Languedoc-Roussillon Rule-breakers, Aubert & Mathieu

Languedoc-Roussillon Rule-breakers, Aubert & Mathieu

A friend of mine gave me a bottle of wine a while back. Gorgeous stuff, but I couldn't get my hands on any. Then, just before Christmas, these wines became available to me!

I'm delighted with all of the wines that have recently arrived from Aubert et Mathieu, who are based in various regions in Languedoc and Roussillon.

Who are they? Anthony Aubert and Jean-Charles Mathieu are two good pals who want to "break the rules of the vineyard".

Well, now, it's all well and good to go breaking the rules in a vineyard, but only if you can show us that what you've done is worth the effort of breaking them.

It is very much the case here. Jancis Robinson is a big fan, as am I. And, once you've tried their wines, I'm sure you will be too.

These are vibrant, engaging and generous wines that are made not to shock, but to enjoy.

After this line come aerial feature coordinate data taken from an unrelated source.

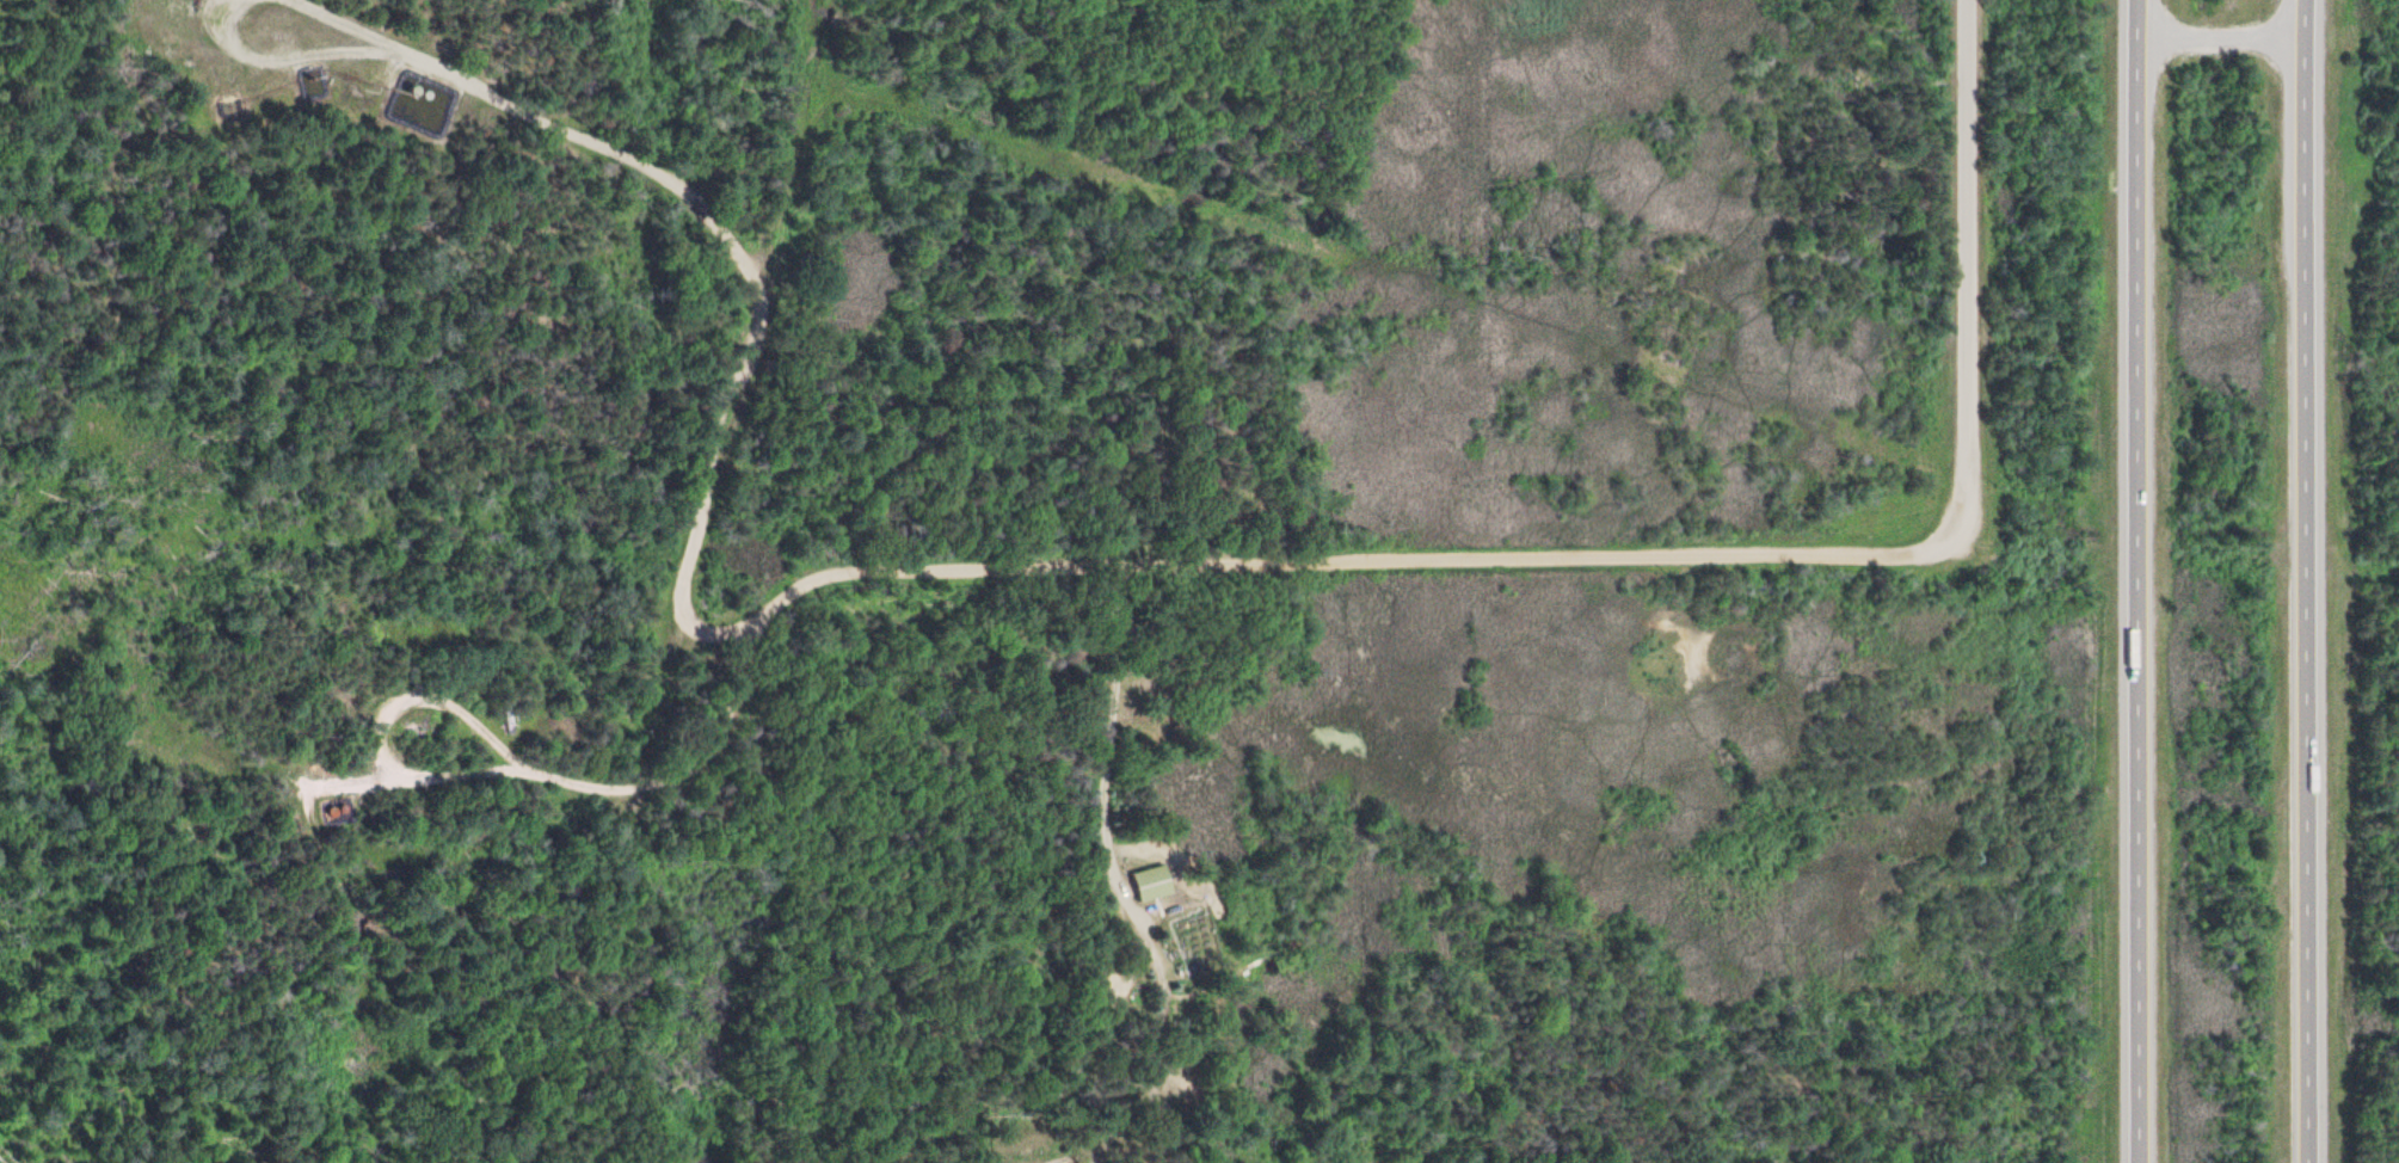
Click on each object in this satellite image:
road: (2202, 20)
road: (1947, 262)
road: (1221, 544)
road: (2116, 581)
road: (2290, 581)
building: (505, 723)
building: (1144, 887)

From a vineyard point of view, these chaps don't just work one plot of vines, rather, they take best sites and appellations in Roussillon and Languedoc and seek to create an identity of their own around these villages. They only farm vineyards that are organic or in organic conversion.

The wines certainly benefit from the warmth, terroir and indigenous varieties (mostly) that are so much part of the South of France experience. Any oak use is considered and supportive - no barrels feature as the focus in any of these wines. It is elegance of fruit, vineyard and climate that are the stars - just how we like it.

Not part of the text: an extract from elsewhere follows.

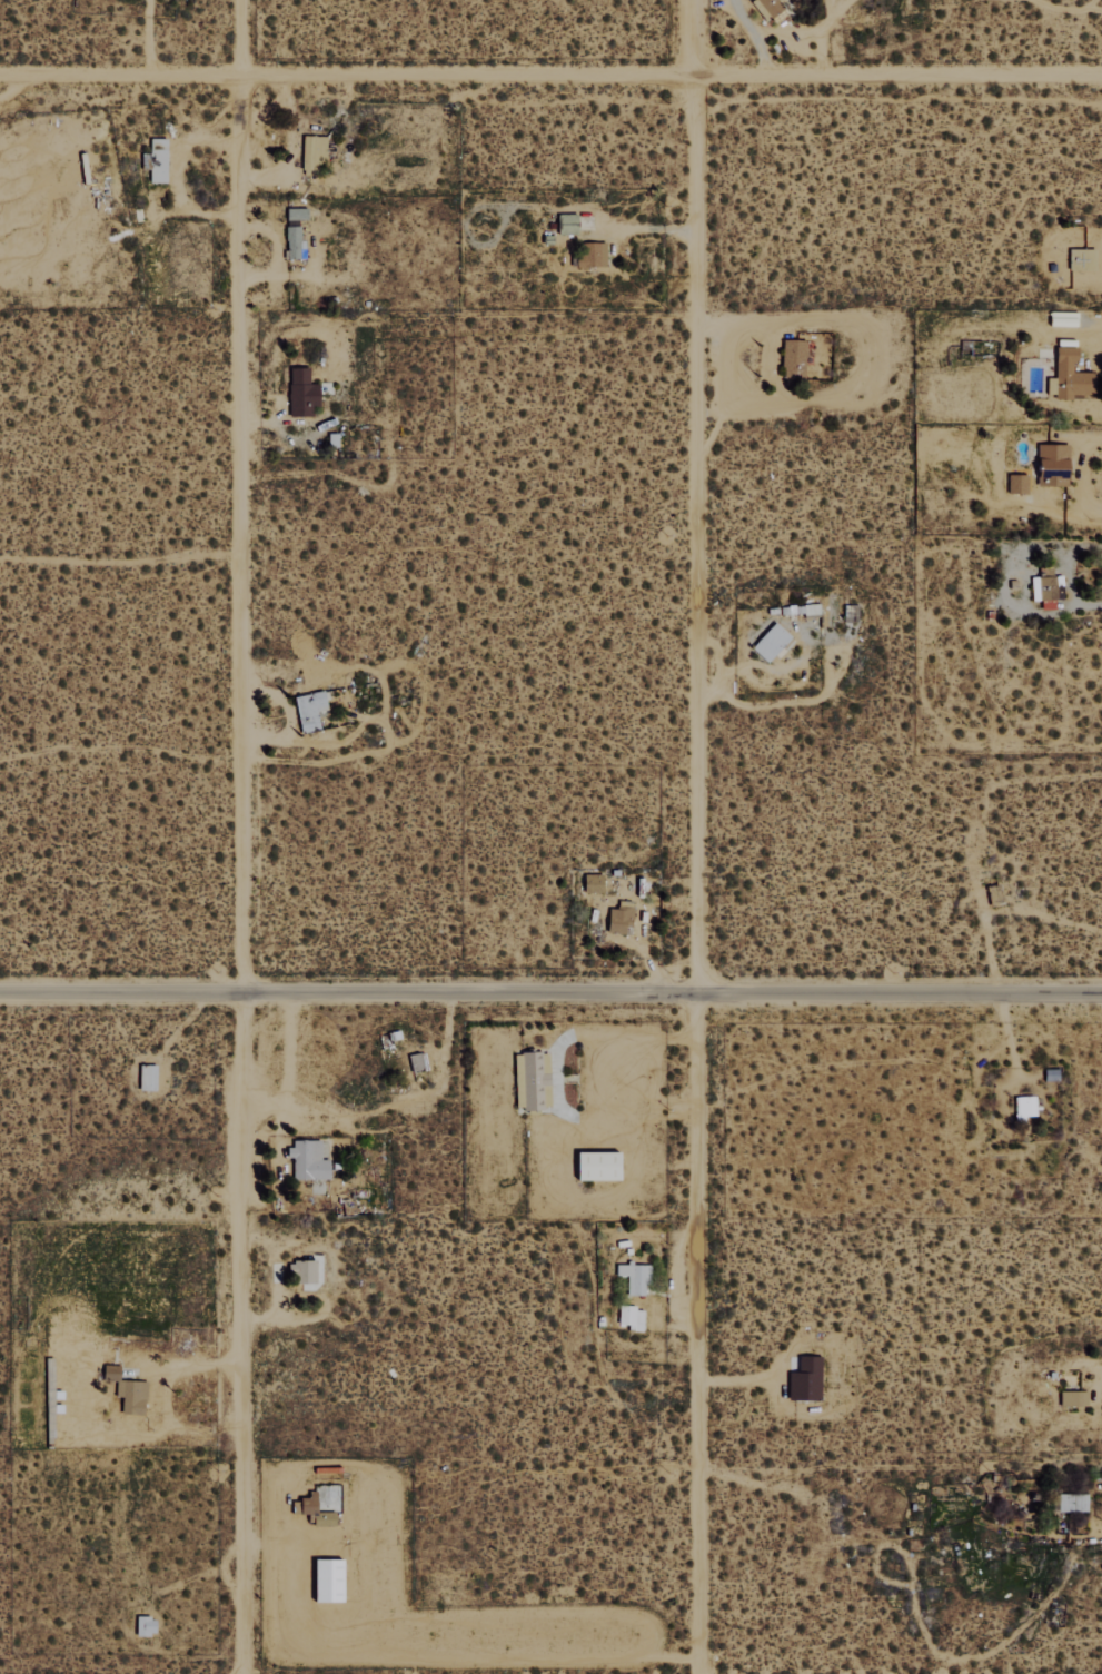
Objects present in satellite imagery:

They point us in a new direction: they bring you a little down the road and say "this is where we should be going", rather than forcing you to go there. All good for us.

The other really important side to their project is their principled stance around the ecological impact of the wine industry.

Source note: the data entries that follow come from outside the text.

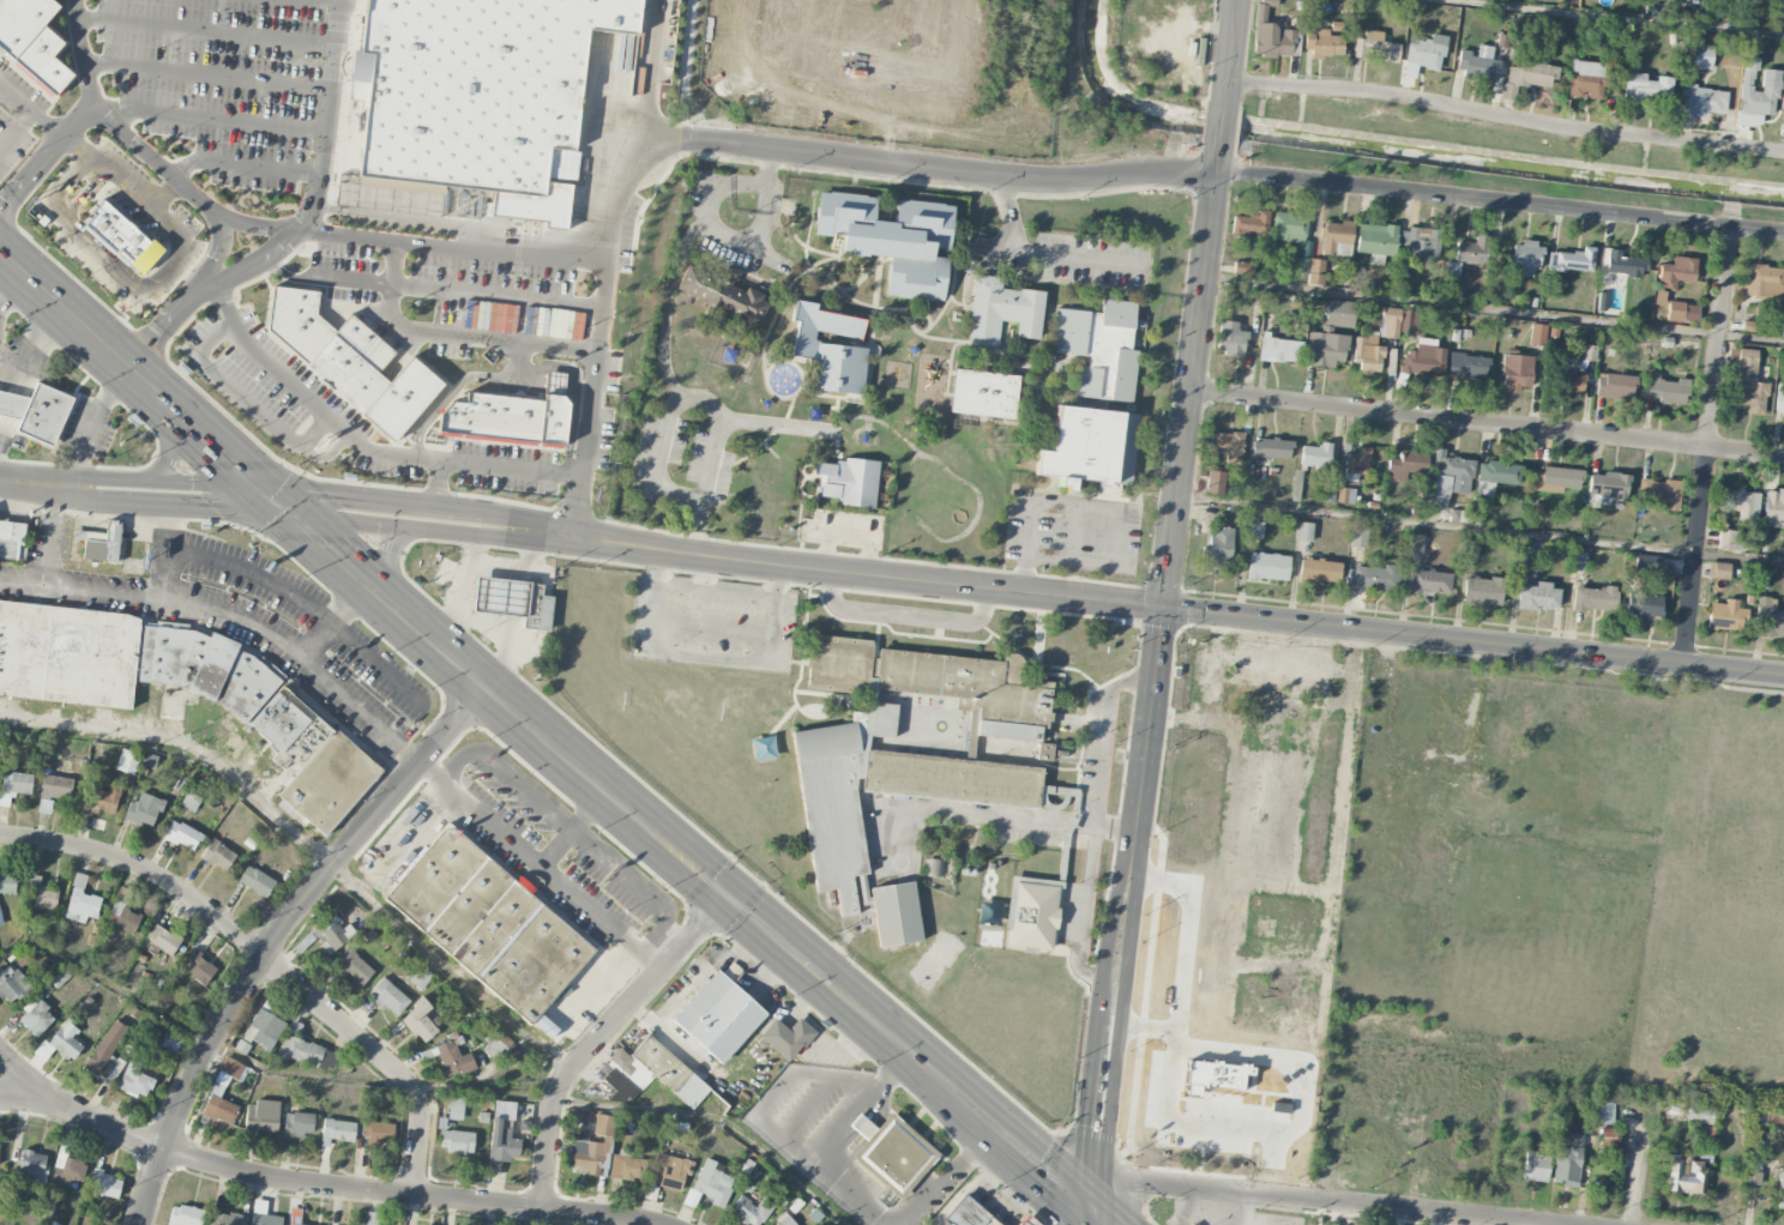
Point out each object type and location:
road: (329, 1)
road: (1619, 18)
road: (206, 31)
building: (1271, 35)
building: (33, 40)
building: (1324, 41)
building: (1375, 48)
building: (1425, 52)
road: (1225, 53)
building: (1702, 57)
building: (1728, 58)
building: (1477, 62)
building: (1532, 72)
road: (206, 74)
building: (1586, 80)
building: (477, 87)
building: (1648, 89)
building: (1756, 95)
building: (1702, 101)
road: (329, 104)
road: (31, 111)
road: (1502, 116)
road: (209, 118)
road: (1216, 124)
road: (115, 126)
road: (16, 131)
road: (85, 152)
road: (46, 157)
road: (245, 161)
road: (769, 162)
road: (1212, 171)
road: (624, 174)
road: (68, 186)
road: (166, 196)
road: (762, 206)
road: (774, 207)
building: (1251, 225)
building: (1289, 227)
road: (85, 231)
road: (313, 231)
building: (123, 237)
building: (1337, 238)
building: (892, 240)
road: (737, 241)
building: (1376, 242)
building: (1422, 242)
road: (217, 248)
building: (1473, 250)
road: (508, 251)
road: (270, 253)
road: (767, 255)
road: (1041, 255)
road: (952, 259)
road: (835, 260)
building: (1524, 260)
building: (1571, 260)
road: (677, 261)
parking lot: (1081, 262)
building: (1624, 265)
road: (813, 266)
building: (1302, 267)
road: (871, 268)
building: (1243, 269)
building: (1316, 272)
building: (1677, 272)
road: (816, 279)
road: (859, 280)
building: (1450, 280)
road: (393, 281)
building: (1762, 282)
road: (133, 287)
road: (952, 287)
road: (11, 291)
building: (723, 294)
road: (497, 296)
road: (874, 301)
road: (958, 303)
road: (877, 307)
road: (1492, 308)
building: (1002, 310)
building: (1682, 312)
road: (168, 320)
building: (298, 321)
road: (929, 321)
building: (1410, 321)
road: (733, 325)
building: (1750, 326)
building: (1537, 334)
building: (1332, 335)
road: (494, 337)
road: (758, 339)
building: (1230, 339)
road: (941, 340)
building: (1376, 342)
building: (829, 348)
building: (1099, 349)
building: (1281, 350)
building: (1588, 353)
building: (1424, 358)
building: (351, 365)
road: (949, 366)
building: (1467, 367)
building: (1517, 373)
road: (1188, 375)
road: (138, 377)
building: (1747, 382)
building: (1572, 383)
building: (1615, 386)
building: (1665, 390)
road: (947, 394)
building: (984, 394)
road: (823, 395)
road: (244, 397)
road: (309, 399)
building: (402, 399)
building: (1779, 399)
building: (37, 413)
building: (493, 418)
road: (838, 419)
road: (1485, 423)
road: (90, 424)
road: (665, 424)
road: (778, 425)
road: (585, 442)
road: (762, 443)
building: (1227, 446)
building: (1090, 447)
road: (1708, 447)
building: (1269, 451)
building: (1316, 457)
road: (163, 461)
building: (1358, 462)
parking lot: (679, 463)
building: (1406, 465)
road: (511, 469)
road: (813, 472)
road: (815, 475)
building: (1495, 477)
building: (1557, 479)
building: (1449, 480)
building: (850, 481)
building: (1214, 482)
road: (28, 483)
building: (1296, 483)
road: (59, 486)
road: (82, 487)
road: (438, 489)
building: (1606, 489)
road: (134, 491)
building: (1659, 493)
road: (978, 495)
building: (1345, 495)
road: (222, 496)
traffic signals: (276, 499)
road: (815, 502)
building: (1743, 504)
road: (356, 508)
road: (1101, 508)
road: (448, 519)
road: (469, 522)
road: (823, 529)
building: (1253, 529)
road: (1479, 530)
parking lot: (844, 531)
building: (1304, 531)
parking lot: (1072, 532)
road: (52, 536)
road: (848, 537)
building: (1359, 537)
building: (12, 540)
road: (395, 540)
building: (1729, 540)
road: (472, 542)
building: (100, 543)
building: (1414, 544)
building: (1469, 549)
building: (1216, 551)
building: (1523, 556)
building: (1577, 562)
building: (1648, 563)
building: (1268, 566)
road: (514, 569)
road: (820, 569)
building: (1718, 570)
building: (1319, 571)
road: (253, 573)
road: (519, 575)
building: (1374, 578)
road: (459, 582)
building: (1429, 582)
road: (82, 589)
road: (716, 590)
building: (1482, 590)
building: (1538, 597)
road: (514, 598)
building: (1594, 598)
road: (191, 600)
building: (514, 601)
building: (1644, 605)
traffic signals: (1162, 607)
building: (1726, 615)
road: (905, 616)
building: (1768, 618)
parking lot: (711, 623)
road: (446, 625)
road: (510, 626)
road: (712, 626)
road: (503, 635)
road: (1473, 642)
road: (708, 660)
road: (1284, 662)
parking lot: (1259, 666)
road: (327, 675)
road: (1212, 696)
building: (1288, 708)
building: (293, 730)
building: (1265, 742)
building: (1044, 752)
road: (1097, 752)
parking lot: (1096, 753)
building: (126, 761)
road: (450, 766)
road: (429, 771)
building: (917, 779)
building: (16, 784)
building: (54, 791)
building: (106, 799)
building: (190, 802)
building: (144, 810)
road: (570, 828)
building: (183, 835)
road: (307, 845)
building: (218, 855)
road: (681, 857)
building: (933, 868)
building: (256, 881)
road: (1230, 881)
building: (7, 883)
building: (43, 894)
traffic signals: (725, 895)
building: (81, 901)
road: (1126, 907)
building: (1031, 913)
building: (895, 914)
road: (1083, 917)
building: (0, 920)
building: (1197, 920)
building: (127, 921)
building: (488, 924)
building: (1265, 929)
building: (332, 933)
road: (277, 935)
road: (652, 936)
building: (163, 940)
road: (1325, 943)
road: (267, 959)
road: (1246, 963)
building: (199, 967)
building: (355, 968)
building: (731, 972)
building: (420, 977)
building: (12, 985)
building: (389, 997)
road: (1211, 1005)
building: (35, 1017)
building: (719, 1017)
building: (419, 1021)
parking lot: (1175, 1023)
building: (264, 1029)
road: (600, 1037)
building: (787, 1038)
building: (66, 1041)
building: (171, 1041)
building: (496, 1043)
road: (1157, 1047)
building: (108, 1053)
building: (308, 1053)
building: (453, 1059)
building: (230, 1067)
building: (650, 1073)
road: (25, 1076)
building: (136, 1082)
road: (427, 1087)
road: (760, 1104)
building: (1225, 1105)
building: (219, 1106)
building: (456, 1108)
building: (1605, 1114)
building: (1700, 1114)
building: (262, 1116)
building: (298, 1124)
building: (603, 1125)
building: (337, 1131)
building: (378, 1131)
building: (503, 1133)
building: (1609, 1138)
building: (457, 1141)
parking lot: (1287, 1147)
building: (892, 1150)
road: (1285, 1159)
building: (1568, 1159)
building: (33, 1165)
building: (1536, 1166)
building: (628, 1167)
building: (68, 1170)
building: (671, 1171)
building: (1753, 1171)
road: (948, 1174)
building: (1684, 1175)
building: (105, 1183)
building: (710, 1184)
road: (324, 1185)
road: (1634, 1185)
building: (1780, 1192)
road: (1314, 1199)
traffic signals: (1093, 1208)
building: (751, 1210)
building: (263, 1214)
building: (185, 1215)
building: (968, 1215)
road: (1091, 1216)
road: (1102, 1216)
building: (373, 1218)
building: (223, 1219)
building: (786, 1221)
building: (1028, 1221)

Organic; carbon-neutral; eco-friendly, locally-sourced recycled lighter-weight glass bottles; bio-diversity in planting hundreds of trees and building bee hives... and while a large part of our reaction has been that this is excellent and necessary, the wines have got to be good to justify the noise!

And, again, they really are very good.

Mad labels too, but we don't mind - if it catches the attention of new drinkers and pays homage to a local historic artist at the same time, it's no bad thing... just check that the wines are worth it.

Not to sound like a stuck record or anything, but, yes, they are very much worth it.